Rock ‘n’ Roll and Other Museum Pieces

The Sedgwick County Historical Museum was rockin’ and rollin’ on Tuesday night, which somehow seemed sadly appropriate.
Headlining a fundraiser for the elegant but cash-strapped museum was Los Straitjackets, a crack surf rock quartet clad in matching black suits and skinny black ties with Mexican wrestling masks, and Deke Dickerson, a famously ferocious rockabilly guitarist wearing a brand new cowboy hat acquired just down the street at Hatman Jack’s Wichita Hat Works, and it made for quite a commotion. The music was rough and rowdy and inventive and goofy, and altogether fitting for the gorgeous old limestone venue that the city’s great Proudfoot and Bird architectural firm built as Wichita’s original City Hall back in the days when public architecture inspired awe and respect rather than rolling eyes and a run through the metal detectors. Such real deal rock ‘n’ roll is now a relic of a long lost past, just like the nearby display of antique toys that a friend of ours acquired from his Depression-era pop and has loaned to the museum, or the once-upon-a-time locally-built Jones 6 automobile that is exhibited two stories up, or any of the other intriguing artifacts that clutter the place, and it now makes for a worthy museum piece.
It was heartening to think to that such delightfully low music had found a place in the local pantheon, a shrewd choice we attribute to another old friend of ours who was once a key figure in the original local punk rock scene and is now the museum’s outstanding director, but sad to realize how small a role it plays in the contemporary popular culture. The gradual demise of surf rock and rockabilly and all the other beer-fueled styles of all-American music wouldn’t be so bad if something worthy had come along to replace them, just as those genres had knocked off jump blues and big band swing and hillbilly boogie and Tin Pan Alley pop quartet Gospel and all the other rough and rowdy and inventive and goofy ideas that had preceded them, but when we scan through the local radio stations or search for the latest offerings from the hippest web sites we never find anything comparably cool to take its place in the progression. Every so often we’ll ask the young hipsters who hang out at the local bistro where we mull over the day’s events with a gray-ponytailed friend if we’re missing anything great, but even the most immaculately tattooed yo among them tell us that it’s all as just bad as we’d suspected. There’s no doubt something very cool going on out there if you dig deep enough for it, as there always is, but it’s not like the old days when you just had to turn on the radio and let it come pouring out.

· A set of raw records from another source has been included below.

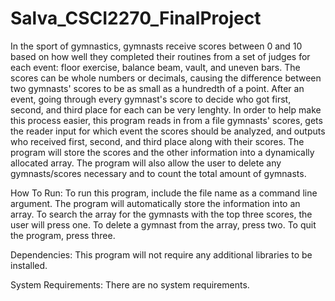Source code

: # Salva_CSCI2270_FinalProject
In the sport of gymnastics, gymnasts receive scores between 0 and 10 based on how well they completed their routines from a set of judges for each event: floor exercise, balance beam, vault, and uneven bars. The scores can be whole numbers or decimals, causing the difference between two gymnasts' scores to be as small as a hundredth of a point. After an event, going through every gymnast's score to decide who got first, second, and third place for each can be very lenghty. In order to help make this process easier, this program reads in from a file gymnasts' scores, gets the reader input for which event the scores should be analyzed, and outputs who received first, second, and third place along with their scores. The program will store the scores and the other information into a dynamically allocated array. The program will also allow the user to delete any gymnasts/scores necessary and to count the total amount of gymnasts.

How To Run:
To run this program, include the file name as a command line argument. The program will automatically store the information into an array. To search the array for the gymnasts with the top three scores, the user will press one. To delete a gymnast from the array, press two. To quit the program, press three. 

Dependencies:
This program will not require any additional libraries to be installed. 

System Requirements:
There are no system requirements. 
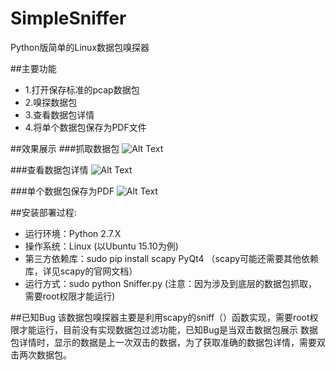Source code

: # SimpleSniffer
Python版简单的Linux数据包嗅探器

##主要功能
+ 1.打开保存标准的pcap数据包
+ 2.嗅探数据包
+ 3.查看数据包详情
+ 4.将单个数据包保存为PDF文件

##效果展示
###抓取数据包
![Alt Text](https://github.com/HatBoy/SimpleSniffer/blob/master/images/sniffer.png)

###查看数据包详情
![Alt Text](https://github.com/HatBoy/SimpleSniffer/blob/master/images/pcapdata.png)

###单个数据包保存为PDF
![Alt Text](https://github.com/HatBoy/SimpleSniffer/blob/master/images/pdf.png)

##安装部署过程:
+ 运行环境：Python 2.7.X
+ 操作系统：Linux (以Ubuntu 15.10为例)
+ 第三方依赖库：sudo pip install scapy PyQt4  （scapy可能还需要其他依赖库，详见scapy的官网文档）
+ 运行方式：sudo python Sniffer.py   (注意：因为涉及到底层的数据包抓取，需要root权限才能运行)

##已知Bug
该数据包嗅探器主要是利用scapy的sniff（）函数实现，需要root权限才能运行，目前没有实现数据包过滤功能，已知Bug是当双击数据包展示
数据包详情时，显示的数据是上一次双击的数据，为了获取准确的数据包详情，需要双击两次数据包。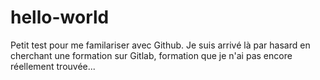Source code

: # hello-world

Petit test pour me familariser avec Github.
Je suis arrivé là par hasard en cherchant une formation sur Gitlab, formation que je n'ai pas encore réellement trouvée...
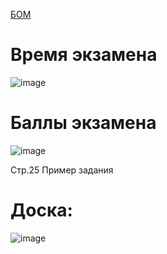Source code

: 
[БОМ](https://bom.firpo.ru/Public/86)

# Время экзамена
![image](https://github.com/user-attachments/assets/8bb5c281-b89f-4248-905e-874a49ecf2ff)

# Баллы экзамена
![image](https://github.com/user-attachments/assets/be4c1c14-eddc-485f-b90b-02b7cc5e6832)

Стр.25 Пример задания

# Доска:
![image](https://github.com/user-attachments/assets/4b1d995a-97f5-403f-8e6f-273f59ea1539)
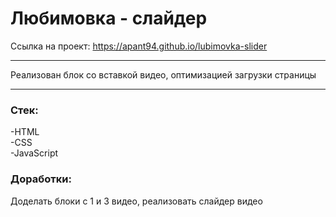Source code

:# Любимовка - слайдер
Ссылка на проект: https://apant94.github.io/lubimovka-slider
____________________
Реализован блок со вставкой видео, оптимизацией загрузки страницы
____________________
### Стек:
-HTML  
-CSS  
-JavaScript  

### Доработки:
Доделать блоки с 1 и 3 видео, реализовать слайдер видео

The same lack of new ideas seems apparent in our visits to the local art galleries, and our perusals of the new releases at the local independent bookstore, and our occasional samplings of the latest cinema on Netflix, as well as all our other occasional forays into contemporary popular culture. There’s no shaking a nagging suspicion that it’s somehow related to the same paucity of innovation in our politics, where liberalism offers the same old policies that have had Europe in decline for the past century and conservatism is still hoping for another Ronald Reagan to talk the public out of such foolishness, or in a an economy where the big money is flowing towards new social media that allow people to more efficiently disseminate pictures of their cats or share their gripes about the service at a local restaurant. Perhaps the artists are lacking the big ideas that come from social change, or social change is stalled by lack of artistic impetus, but in any case the result is inescapably desultory.
We’re in search of a big idea as well, and our best guess is that we’ll find it in the museums. Given a choice between the old ideas that have had Europe in decline for the past century or another Ronald Reagan to thwart such nonsense we’ll opt for the latter every time, and given a choice between surf rock and whatever it is they’re playing on the FM stations we’ll spin the former. There’s something to be made of such rough and rowdy and inventive and goofy stuff, we’re sure, just as the surf rockers drew on rockabilly and Reagan drew on ideas at least as old as Edmund Burke, and maybe someday it can added to the museum to inspire yet another generation.